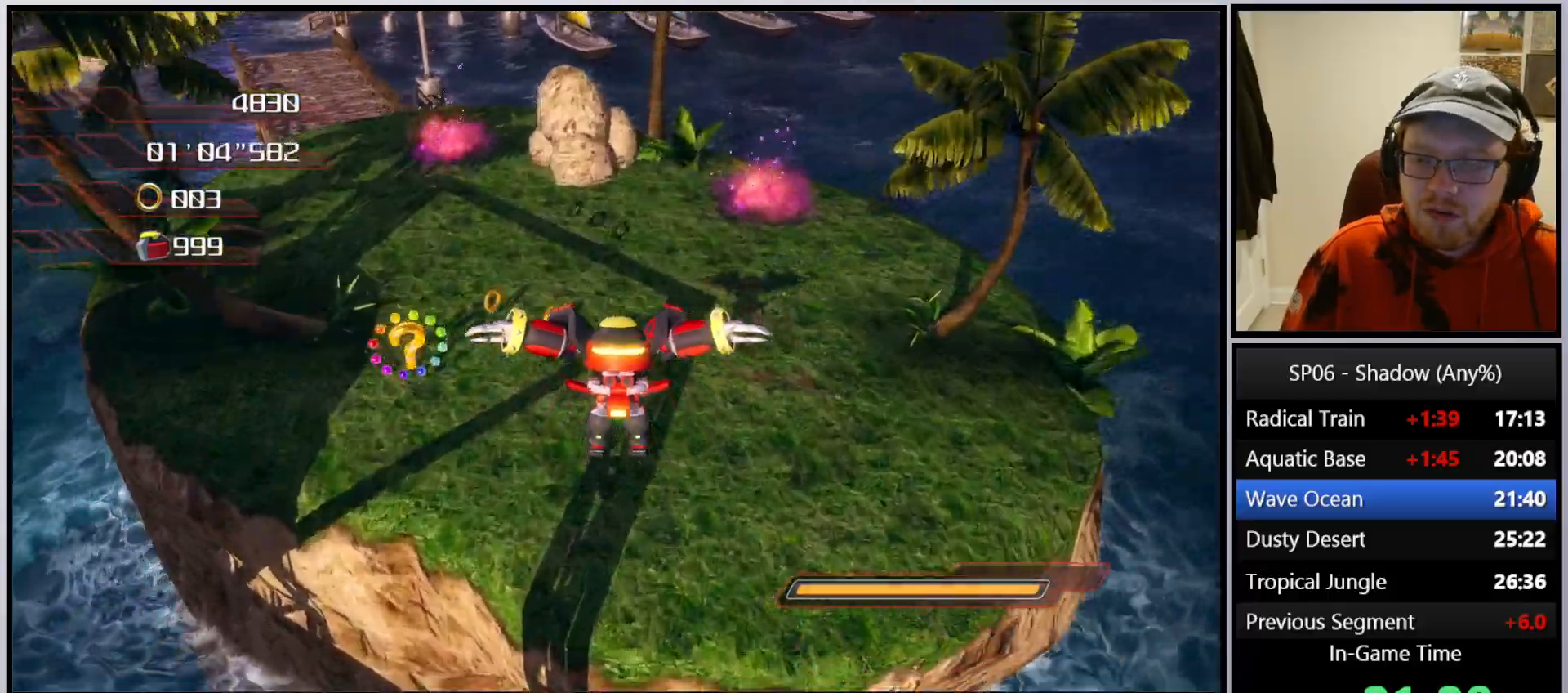
{"buttons": [], "left_stick": "up-left", "right_stick": "center", "events": []}
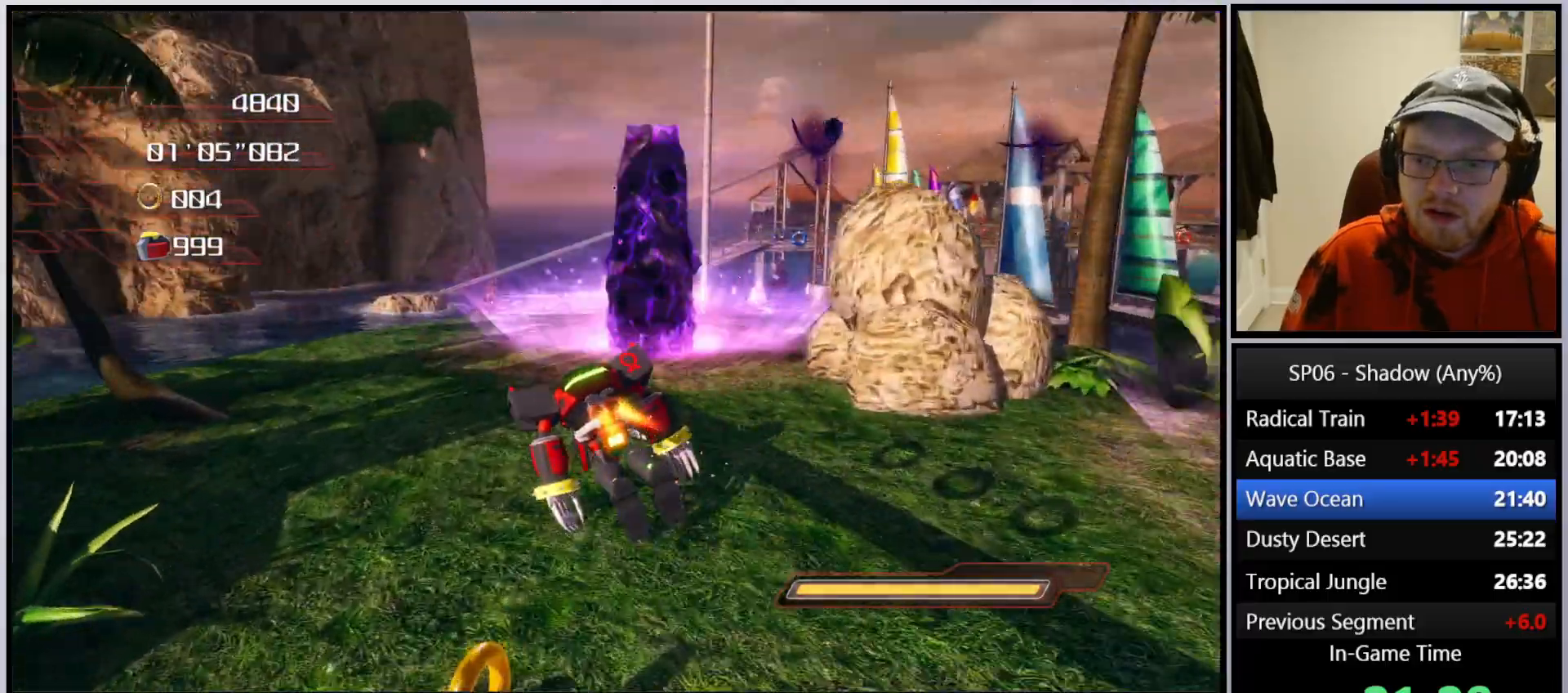
{"buttons": [], "left_stick": "up", "right_stick": "center", "events": [[83, "right_stick", "down"], [100, "left_stick", "up-right"], [300, "left_stick", "up"], [317, "right_stick", "center"]]}
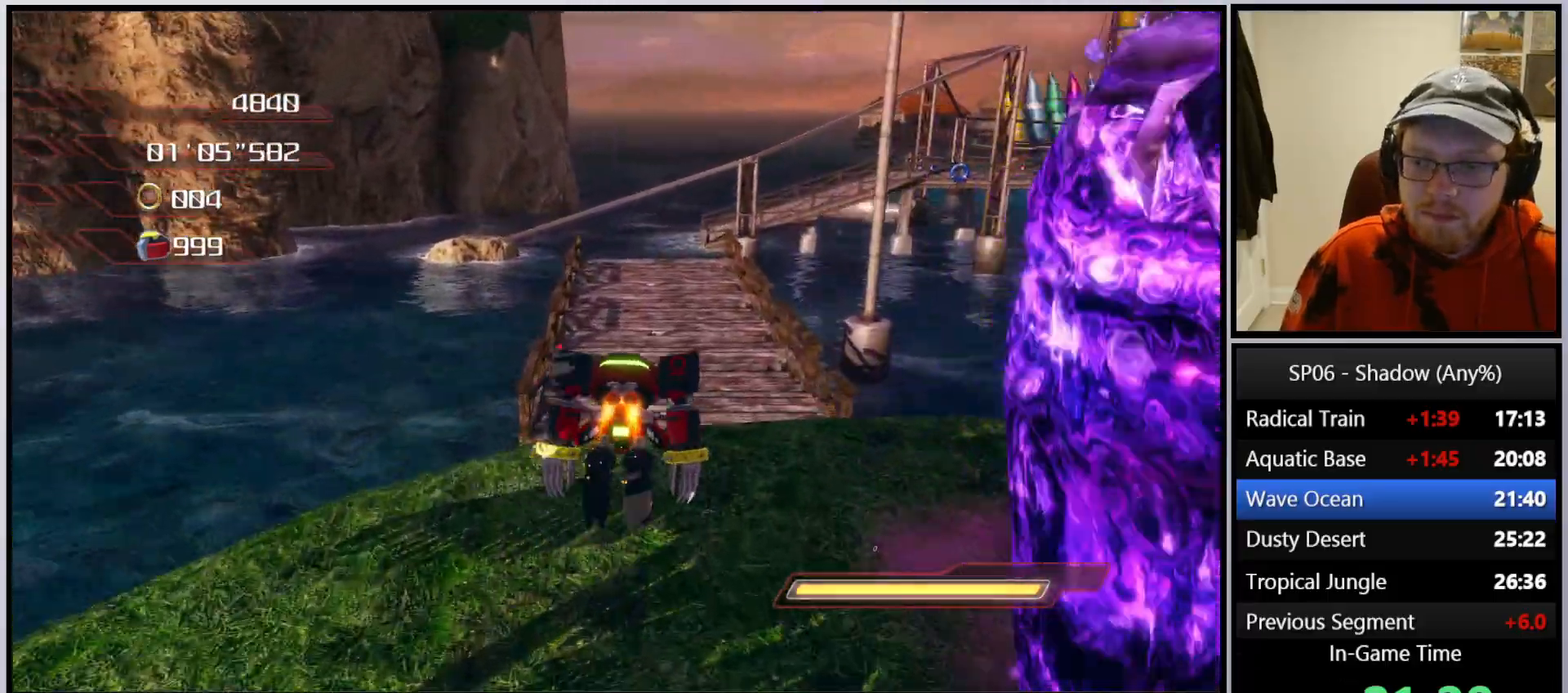
{"buttons": [], "left_stick": "up", "right_stick": "center", "events": [[267, "A", "down"], [350, "A", "up"]]}
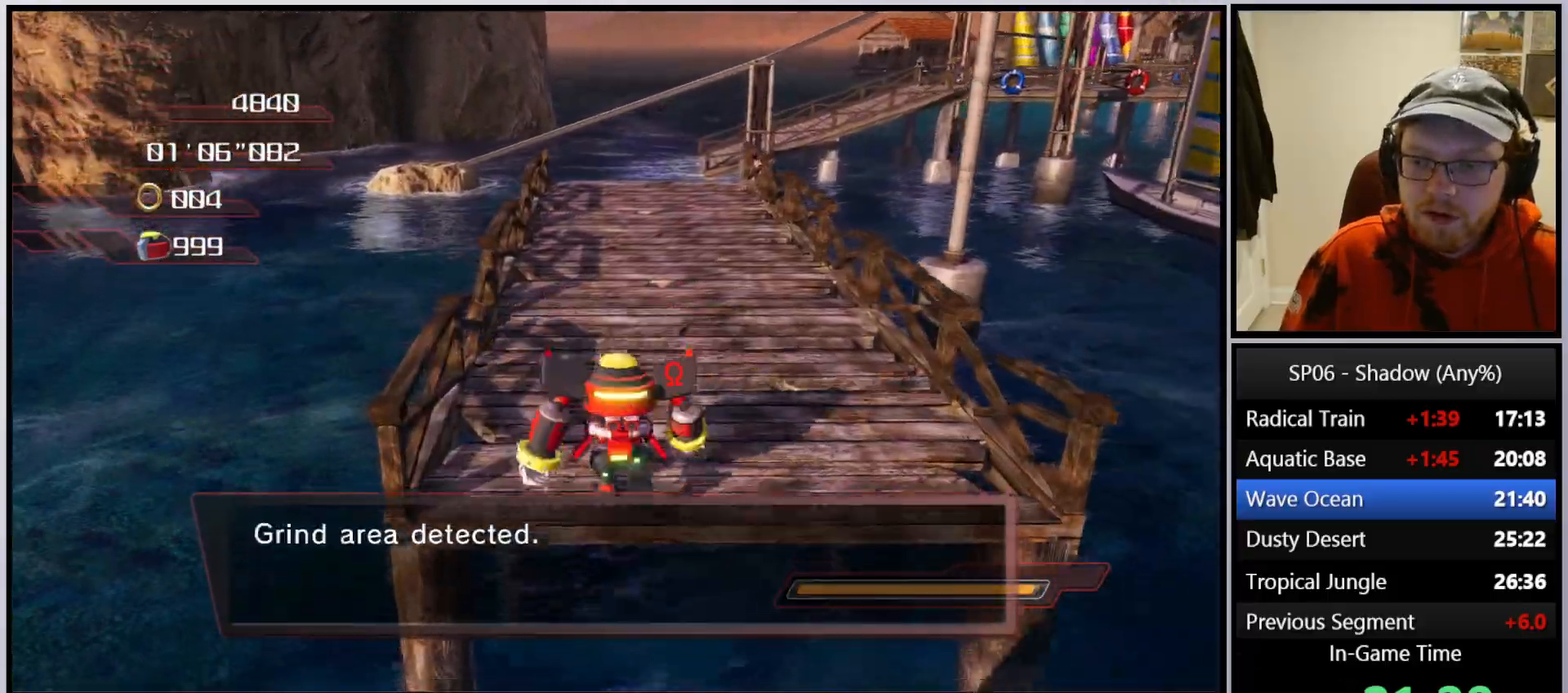
{"buttons": [], "left_stick": "up", "right_stick": "center", "events": []}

Instructions for the task =
Write the listing out in full, exactly; no images.

Output below =
{"buttons": [], "left_stick": "up-left", "right_stick": "center", "events": []}
{"buttons": [], "left_stick": "up", "right_stick": "center", "events": [[83, "right_stick", "down"], [100, "left_stick", "up-right"], [300, "left_stick", "up"], [317, "right_stick", "center"]]}
{"buttons": [], "left_stick": "up", "right_stick": "center", "events": [[267, "A", "down"], [350, "A", "up"]]}
{"buttons": [], "left_stick": "up", "right_stick": "center", "events": []}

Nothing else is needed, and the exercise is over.